Every time the committee switched to Barr’s testimony, you wanted more. If this were a normal hearing, Barr would testify all day in public. Or, if that were somehow impossible because of a prior legal agreement with Barr, then the committee should show the entire deposition rather than chopping it up into bite-size bits. In an era when Netflix will drop full seasons of a television show totaling double-digit hours all in one day, what would be the harm in releasing online now the full, unfiltered stream of Barr disparaging Trump? Especially since the committee has already said that it plans to release the full transcripts of its interviews with its final report. In similar fashion, the committee has tantalized viewers with tiny nuggets from the testimony of Ivanka Trump and Jared Kushner. Even if there is no smoking gun, no legally compelling information about the former president’s guilt, the depositions themselves hold an inherent fascination.

Monday’s hearing had a clear target audience—Republicans who had been played for suckers by Trump. That explains the planned presence of Stepien, Stirewalt from Fox News, and Ben Ginsberg, the leading GOP election lawyer. In her opening remarks, Lofgren summarized a key point about Trump’s postelection “stop the steal” fund-raising: “The Big Lie was also a big ripoff.” But rather than using witnesses to make the point about GOP loyalists being gulled into giving $250 million to Trump after the election, the evidence was hastily shown in a video presentation by a committee staffer.
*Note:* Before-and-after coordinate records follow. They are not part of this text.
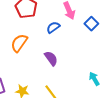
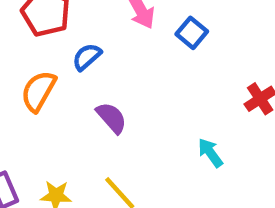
blue semicircle: (53, 27) -> (87, 57), moved

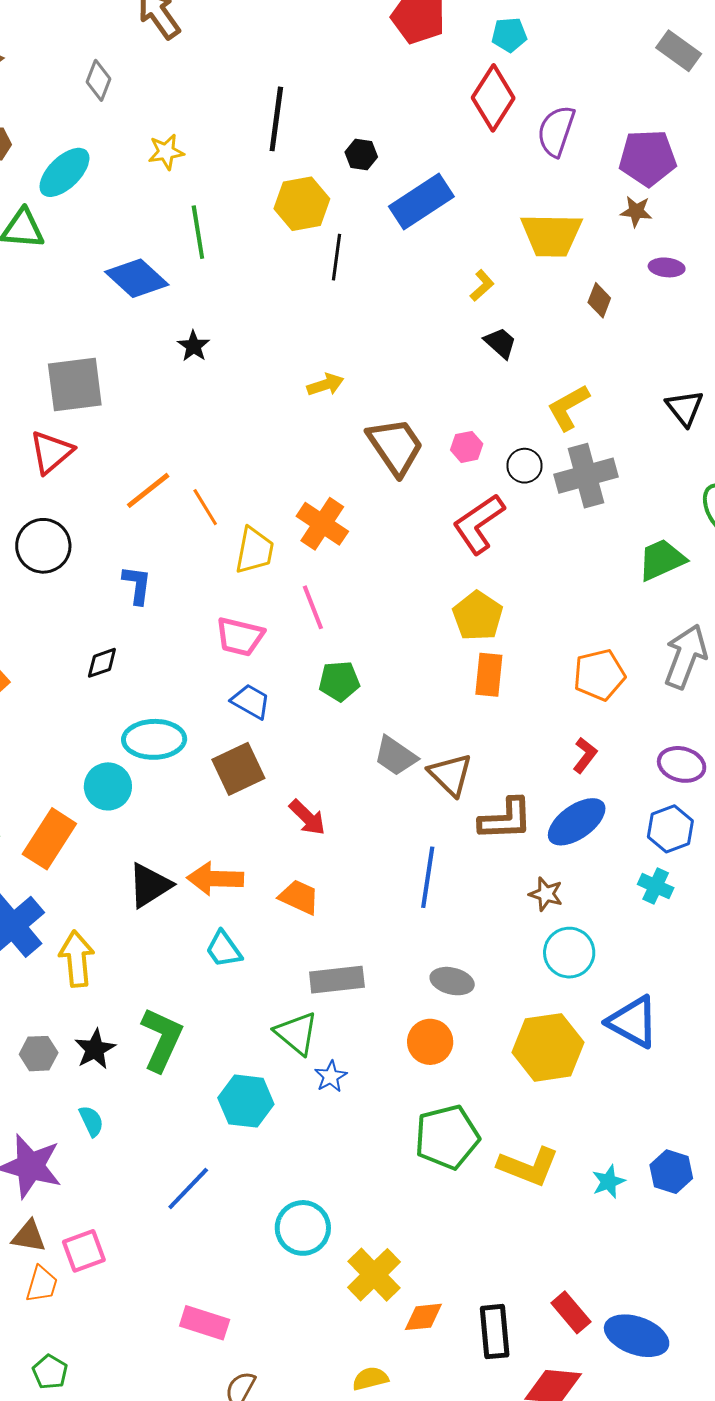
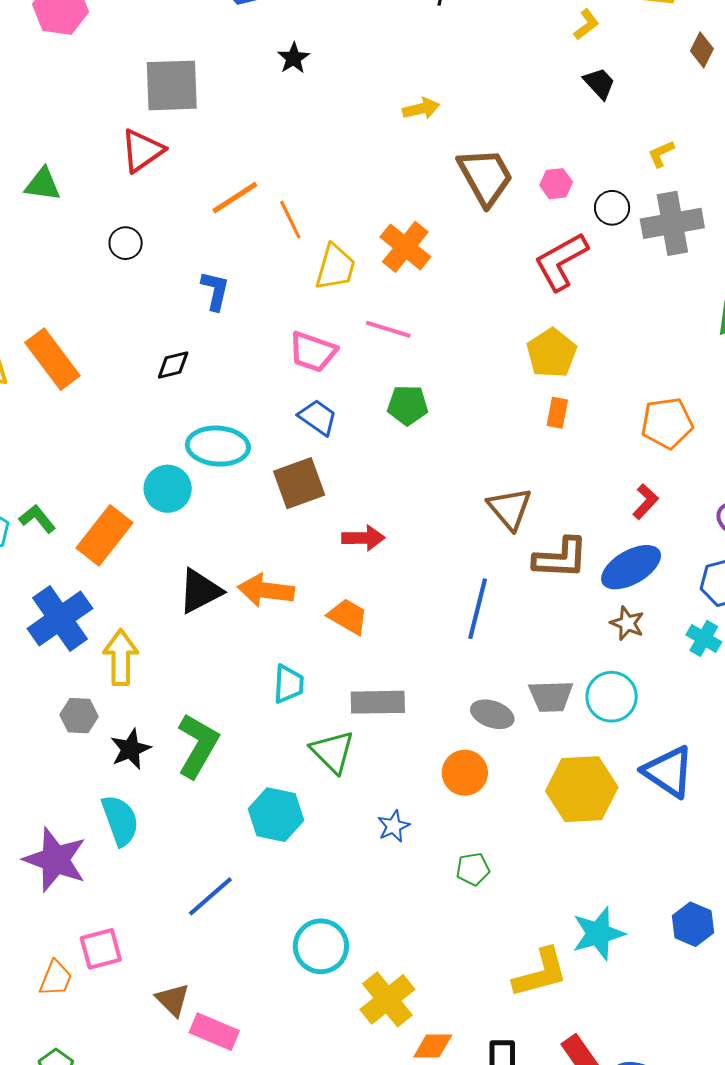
yellow L-shape: (568, 407) -> (661, 154), size x0.6
black circle: (43, 546) -> (126, 243), size x0.6
pink line: (313, 607) -> (388, 329), turned -57
orange rectangle: (489, 675) -> (557, 413), size x0.7
gray trapezoid: (396, 756) -> (551, 696), moved, turned -42
red arrow: (307, 817) -> (363, 538), turned -51
brown star: (546, 894) -> (627, 623), moved
cyan trapezoid: (224, 949) -> (289, 684), moved, turned -147
gray hexagon: (39, 1054) -> (79, 716), moved
blue star: (331, 1076) -> (394, 826), moved
cyan semicircle: (91, 1121) -> (120, 820), size x1.6
green pentagon: (447, 1137) -> (473, 869), size x0.5
yellow L-shape: (528, 1166) -> (540, 973), moved, turned -42
cyan star: (608, 1182) -> (598, 934), moved, size x1.6
brown triangle: (29, 1236) -> (173, 1000), moved, turned 30

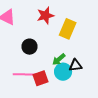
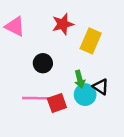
green arrow: (59, 59) -> (80, 79), turned -64
black triangle: (75, 65) -> (101, 87), turned 40

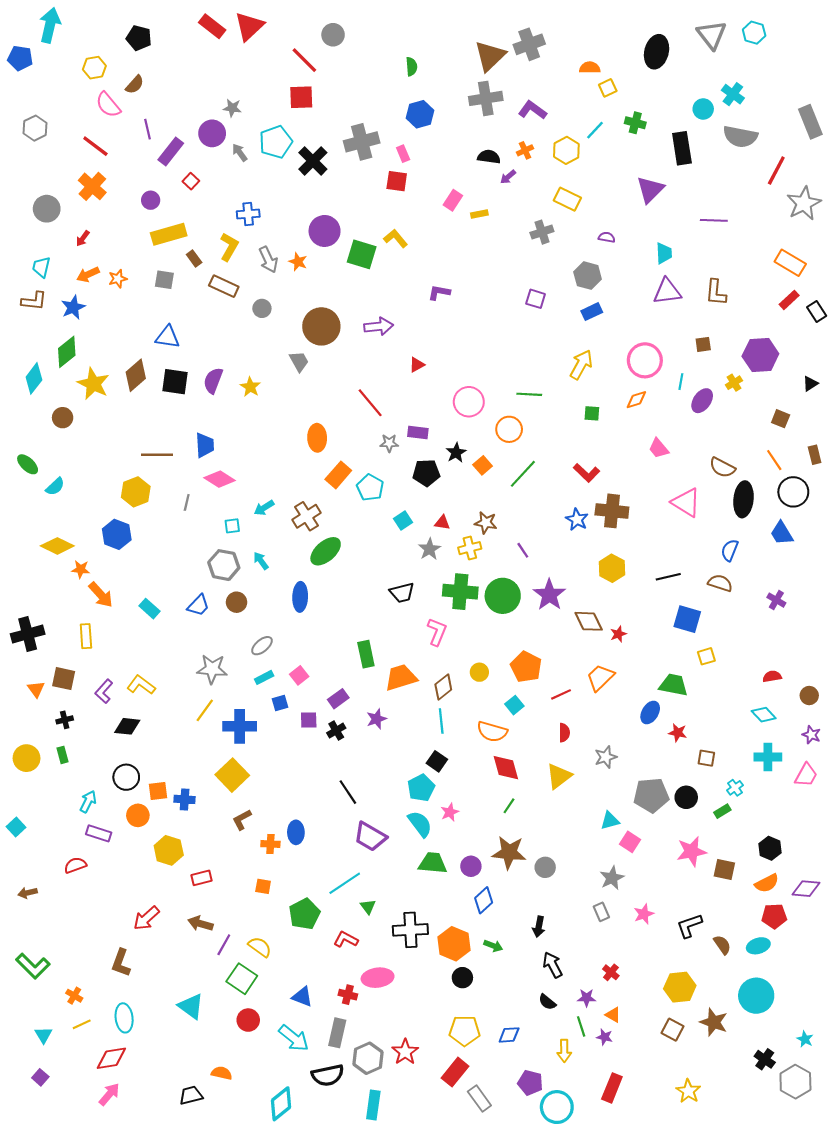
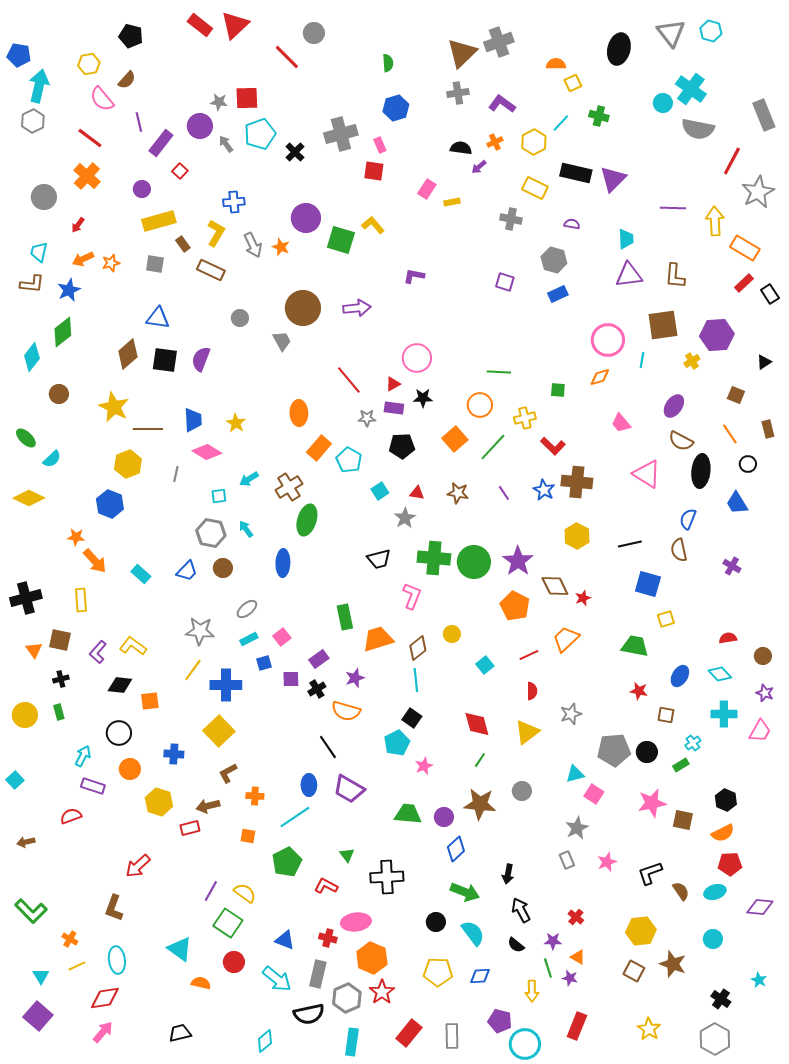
cyan arrow: (50, 25) -> (39, 86), moved
cyan cross: (733, 94) -> (691, 89), size x1.4
red square: (301, 97) -> (247, 98), moved
gray cross: (486, 98) -> (458, 93), size x0.7
black rectangle: (682, 148) -> (576, 173), moved, turned -68
black cross: (313, 161) -> (295, 152), size x0.7
gray cross: (542, 232) -> (511, 219), turned 30
gray circle: (262, 308) -> (240, 318), moved
brown square: (703, 344) -> (663, 325), size x2.0
red triangle: (417, 365) -> (393, 384), moved
yellow arrow: (581, 365) -> (715, 221), moved, turned -32
yellow star: (93, 384) -> (114, 407), moved
yellow star: (250, 387) -> (236, 423), moved
purple ellipse: (702, 401) -> (674, 406), moved
pink circle: (469, 402) -> (417, 358), moved
black star: (456, 453) -> (423, 398), moved, turned 30
orange square: (483, 465) -> (455, 439), size x1.4
black circle: (793, 492) -> (748, 464), size x0.6
yellow diamond: (57, 546) -> (29, 498), moved
yellow cross: (470, 548) -> (525, 418), moved
purple line: (523, 550) -> (504, 493), moved
green ellipse: (326, 551) -> (307, 520), turned -32
brown semicircle: (720, 583) -> (679, 550), turned -120
orange pentagon: (526, 667) -> (515, 606), moved
blue ellipse: (650, 712) -> (680, 676), moved
orange semicircle: (492, 732) -> (346, 711), moved
orange square: (158, 791) -> (150, 701), moved
cyan semicircle: (420, 824) -> (473, 933), moved
blue ellipse: (296, 832) -> (309, 785), moved
gray circle: (545, 867) -> (522, 791), moved
cyan line: (345, 883) -> (295, 817), moved
purple diamond: (806, 889) -> (760, 907), moved
brown arrow: (200, 924) -> (208, 806), moved, turned -30
orange hexagon: (454, 944) -> (372, 958), moved
green arrow: (493, 946) -> (465, 892), size x1.6
cyan circle: (756, 996) -> (713, 939), size x0.6
red rectangle: (455, 1072) -> (409, 1033), moved
orange semicircle: (222, 1073) -> (201, 983), moved
purple square: (40, 1077) -> (38, 1016), size x1.8
gray hexagon: (795, 1082) -> (715, 1039), moved
gray rectangle: (479, 1099) -> (452, 1036), turned 35
cyan diamond: (281, 1104) -> (265, 1041), size x0.7

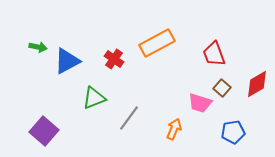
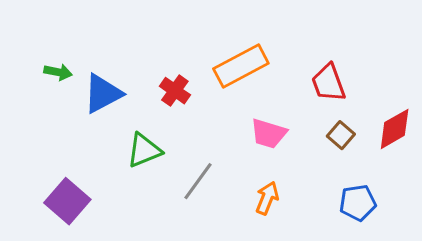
pink trapezoid: (200, 103) -> (269, 134), moved

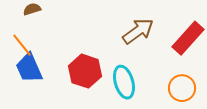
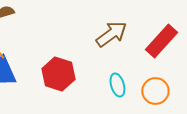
cyan ellipse: (124, 82) -> (117, 85), moved, size x0.7

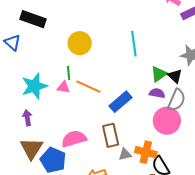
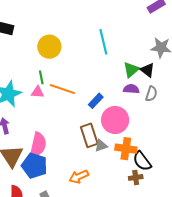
gray semicircle: (177, 100) -> (151, 94), size x0.7
blue rectangle: (121, 102) -> (96, 101), size x0.7
pink circle: (167, 121) -> (115, 120), moved
pink semicircle: (74, 139) -> (38, 145), moved, turned 125
gray triangle: (125, 154) -> (101, 146), moved

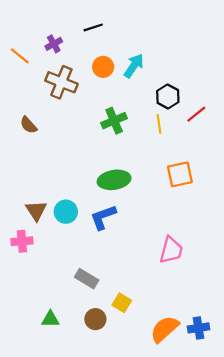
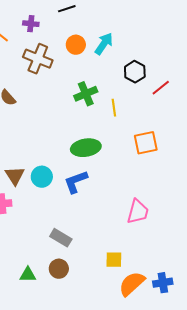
purple cross: (54, 44) -> (31, 24), turned 35
yellow line: (159, 124) -> (114, 108), moved
yellow square: (122, 303) -> (114, 260), moved, turned -30
brown circle: (95, 319) -> (59, 269), moved

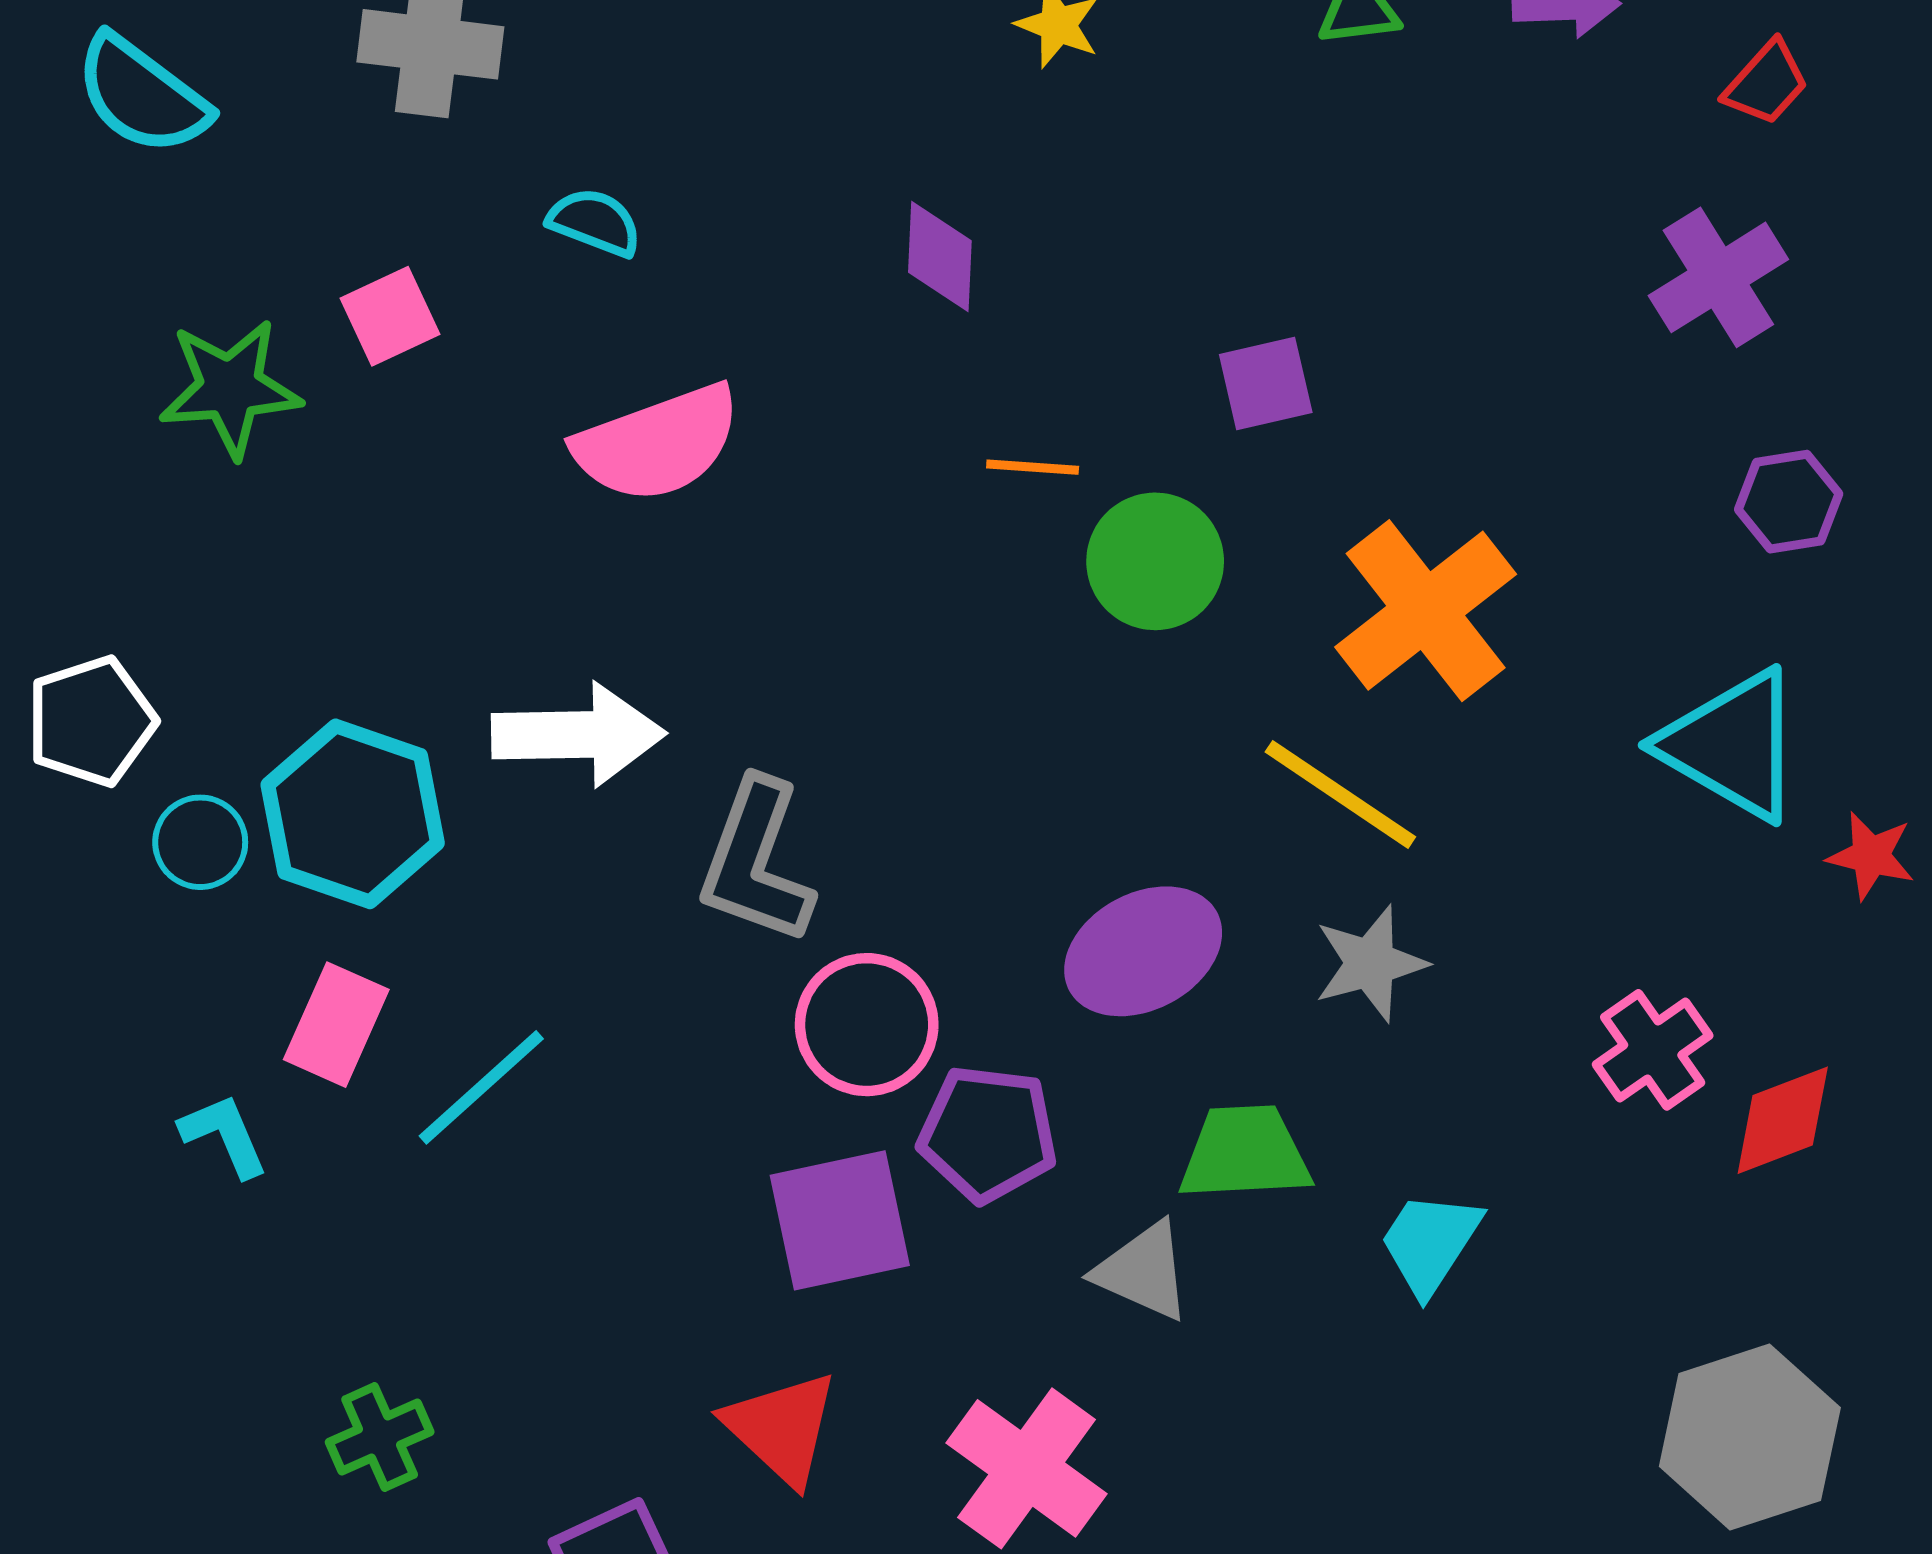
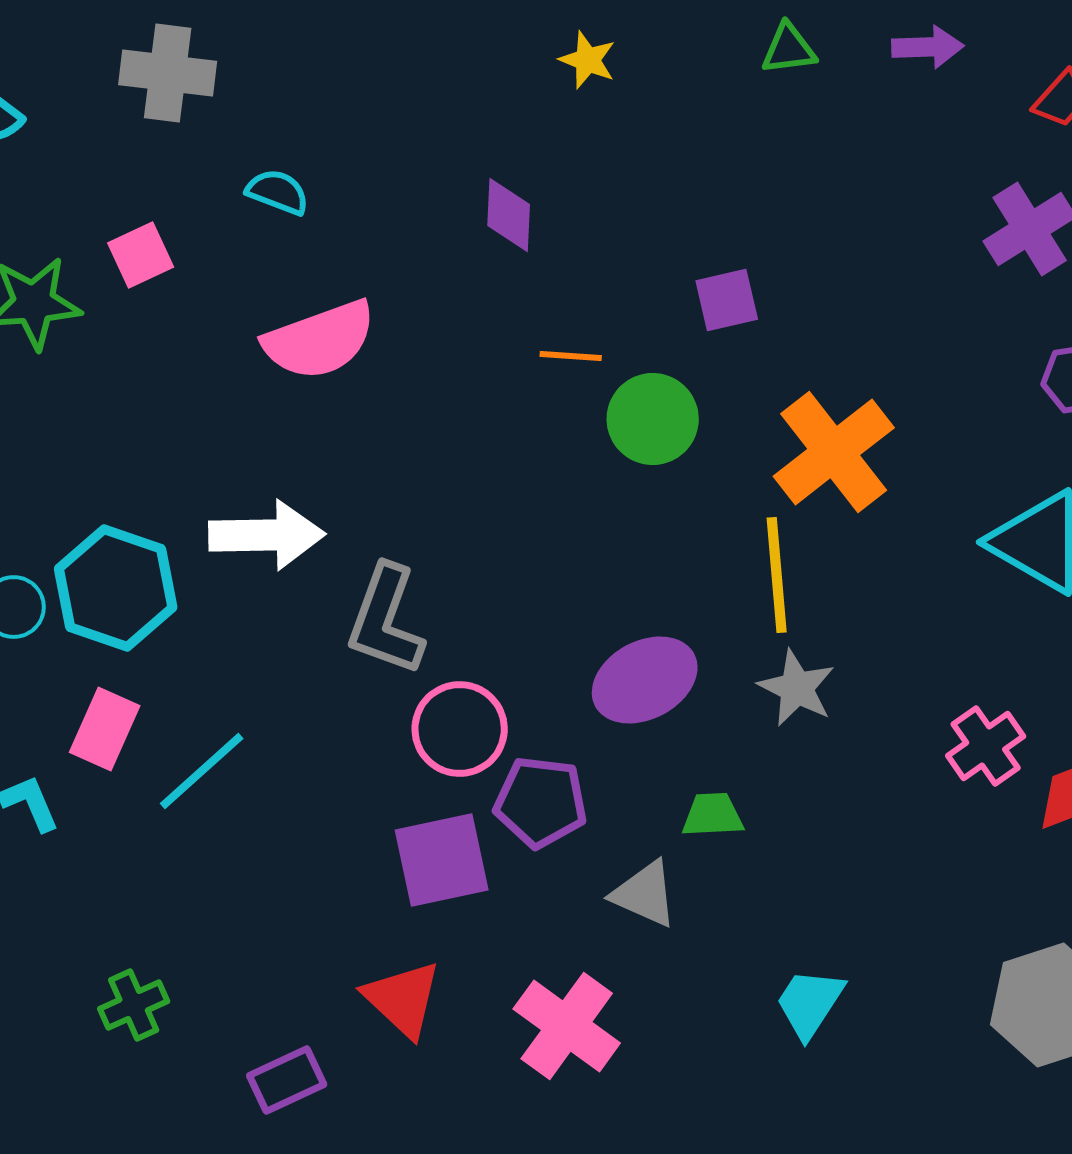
yellow line: (1340, 794) -> (777, 575), turned 51
gray star: (1370, 963) -> (797, 688), turned -30
green trapezoid: (1245, 1153) -> (713, 815), size x0.7
cyan trapezoid: (1430, 1243) -> (810, 1003), moved

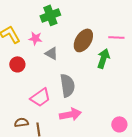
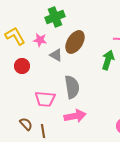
brown ellipse: (83, 40) -> (75, 42), moved
pink trapezoid: (40, 97) -> (45, 99), turned 40
brown semicircle: (21, 122) -> (26, 124), turned 56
There are only four more scheduled hearings of the January 6 committee. Barring new information, they are slated to end with a prime-time session on June 23. The evidence that the committee has unearthed—drawn from over 1,000 interviews conducted over the past year—seems extraordinary, with much of it coming from the words of Trump appointees and family members. It would be tragic if the hearings zip along so fast that TV viewers are left more whiplashed than convinced. To update Simon and Garfunkel: “Slow down, you move too fast, you’ve got to make the hearings last.”